[Opening Input records section]
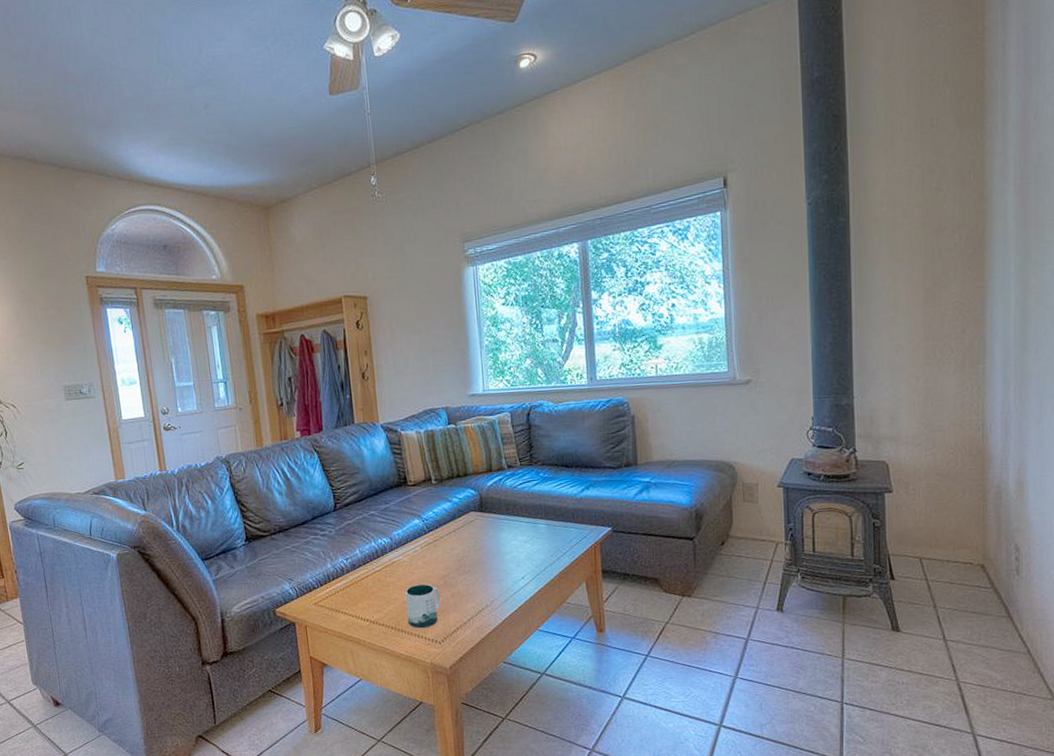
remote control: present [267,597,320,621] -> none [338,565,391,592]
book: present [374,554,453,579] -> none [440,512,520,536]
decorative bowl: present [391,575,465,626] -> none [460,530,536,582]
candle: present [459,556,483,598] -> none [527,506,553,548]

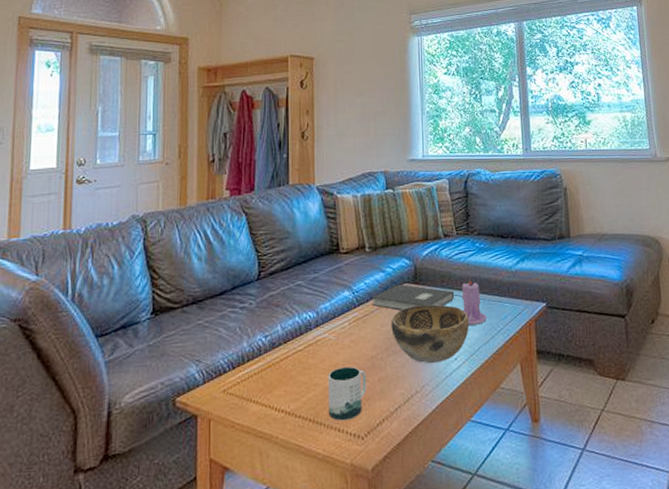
book: none [440,512,520,536] -> present [371,284,455,311]
decorative bowl: none [460,530,536,582] -> present [391,304,470,364]
candle: none [527,506,553,548] -> present [461,278,487,325]

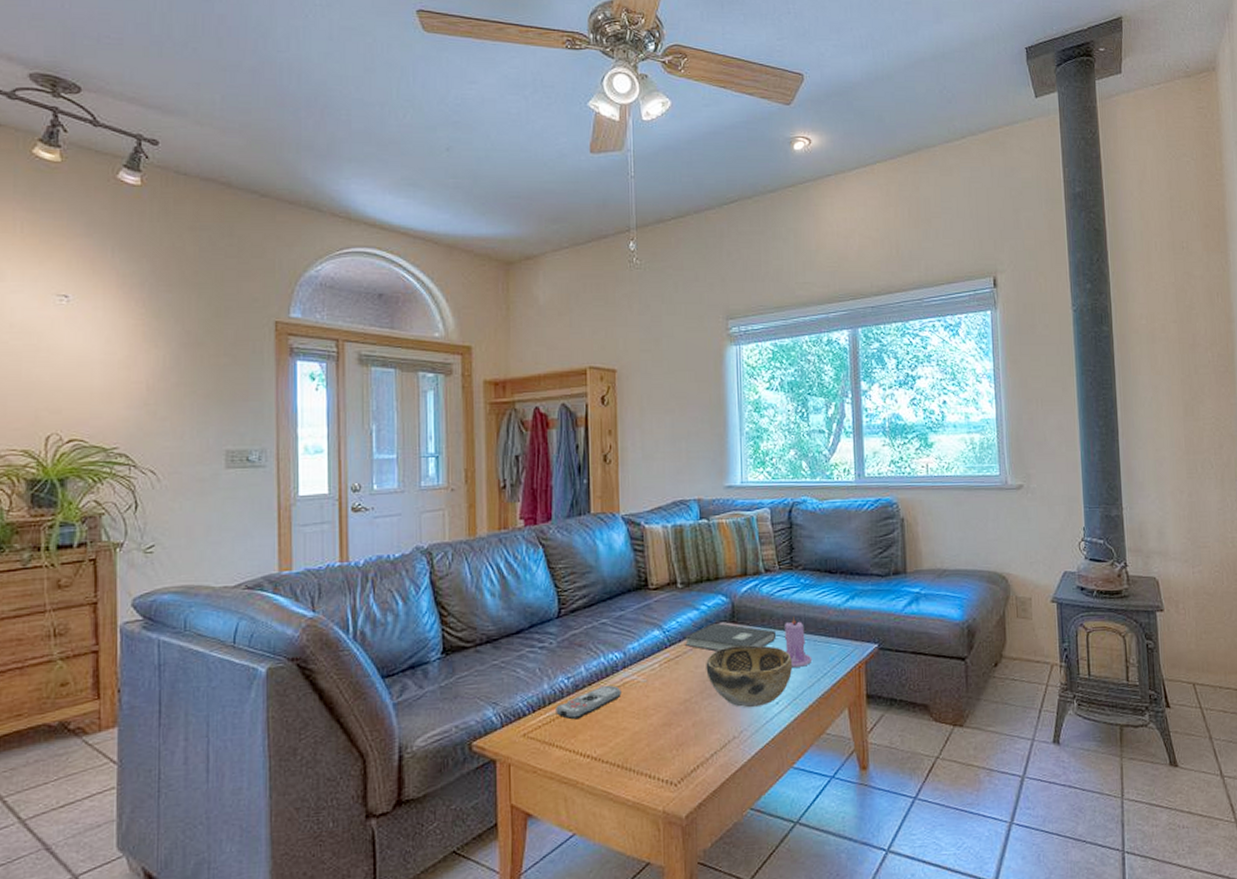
remote control: none [254,343,314,376] -> present [556,686,622,720]
mug: present [328,366,367,421] -> none [637,710,680,767]

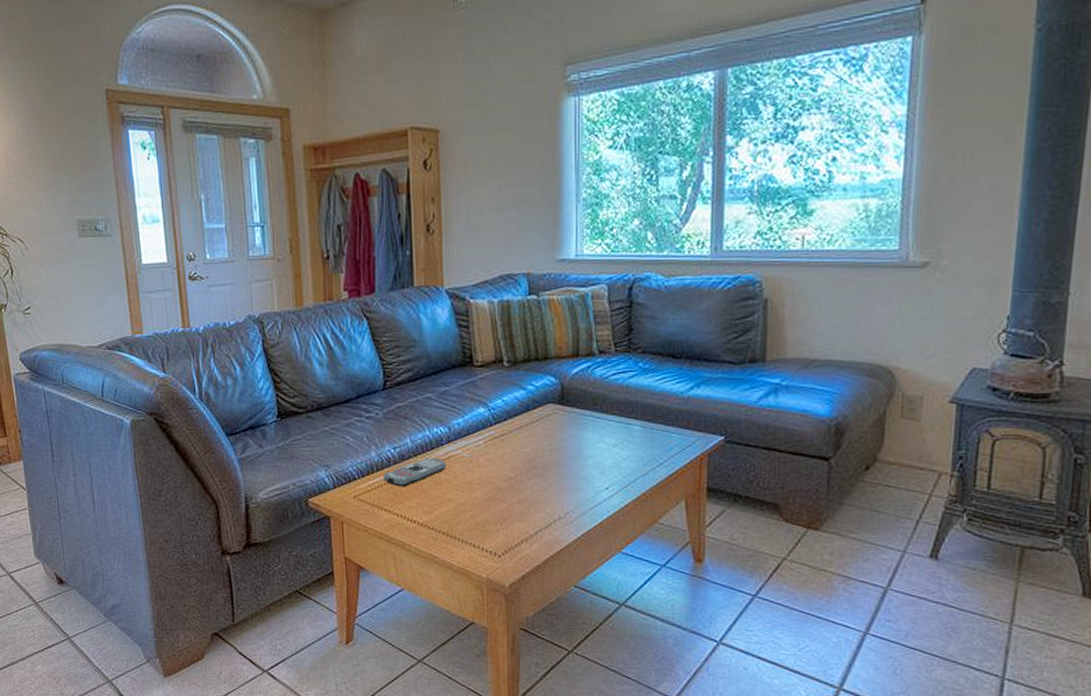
book: present [684,622,777,652] -> none [509,403,609,433]
decorative bowl: present [706,645,793,708] -> none [532,428,626,491]
candle: present [784,617,813,667] -> none [617,402,648,454]

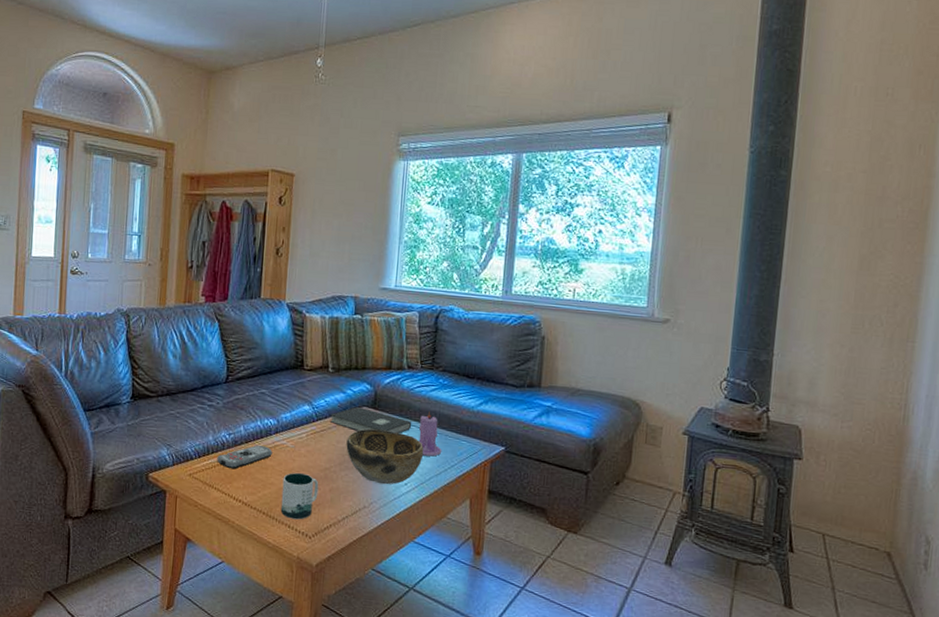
mug: none [462,485,504,538] -> present [280,472,319,520]
book: none [509,403,609,433] -> present [329,406,412,434]
decorative bowl: none [532,428,626,491] -> present [346,429,424,485]
candle: none [617,402,648,454] -> present [418,411,442,457]

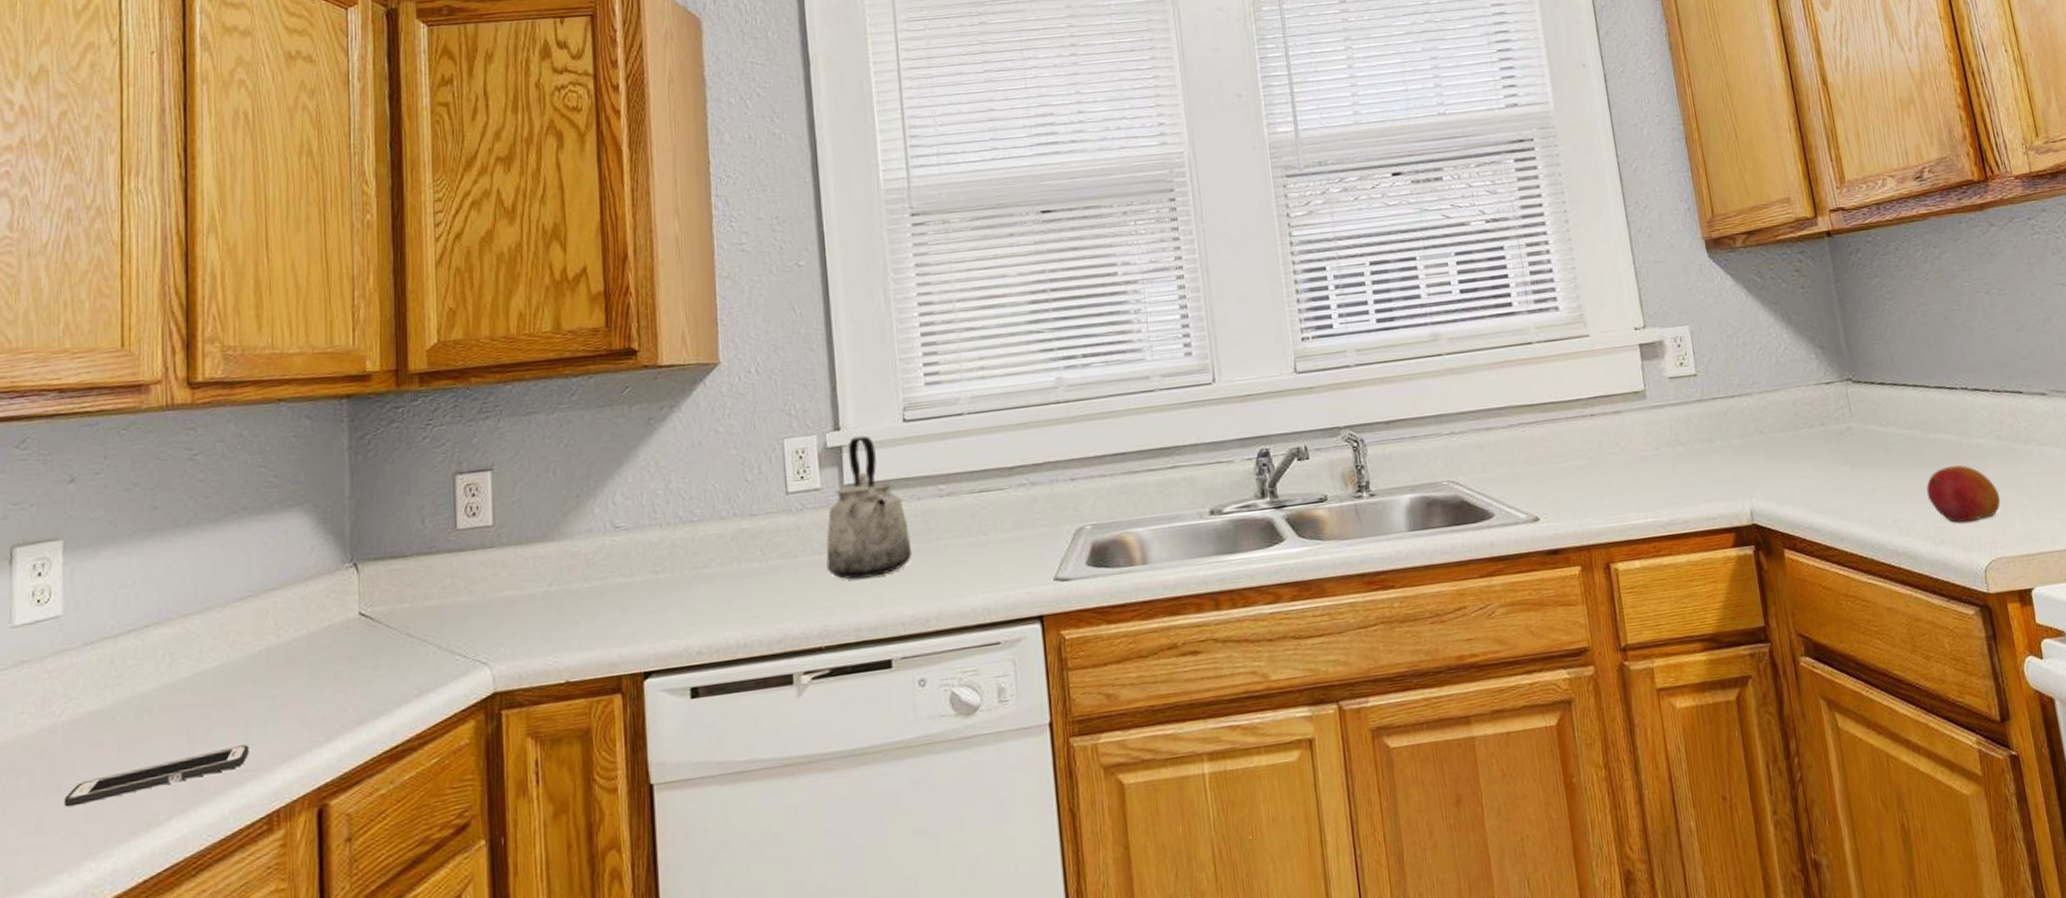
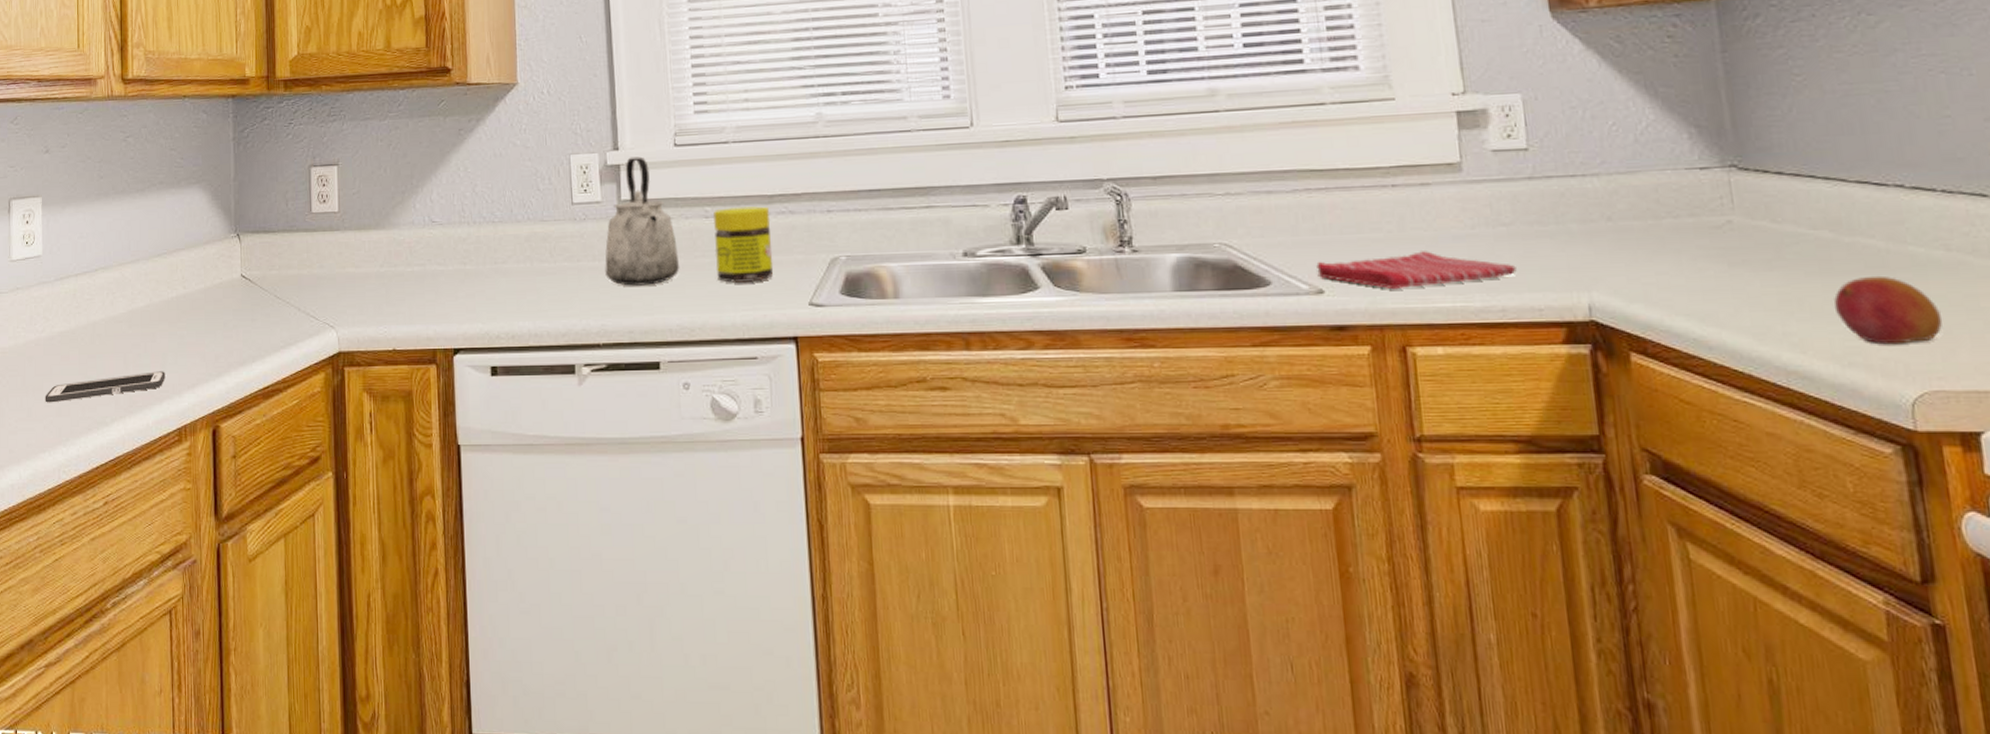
jar: none [948,479,1016,565] -> present [713,206,774,283]
dish towel: none [1531,473,1694,512] -> present [1316,251,1517,290]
[Closing Input records section]
__Task goal__
What is needed is an exact copy of the lines from the beginning of the data through the line containing "candle: present [459,556,483,598]", both included, without any pictures.

__Result of the exercise__
remote control: present [267,597,320,621] -> none [338,565,391,592]
book: present [374,554,453,579] -> none [440,512,520,536]
decorative bowl: present [391,575,465,626] -> none [460,530,536,582]
candle: present [459,556,483,598] -> none [527,506,553,548]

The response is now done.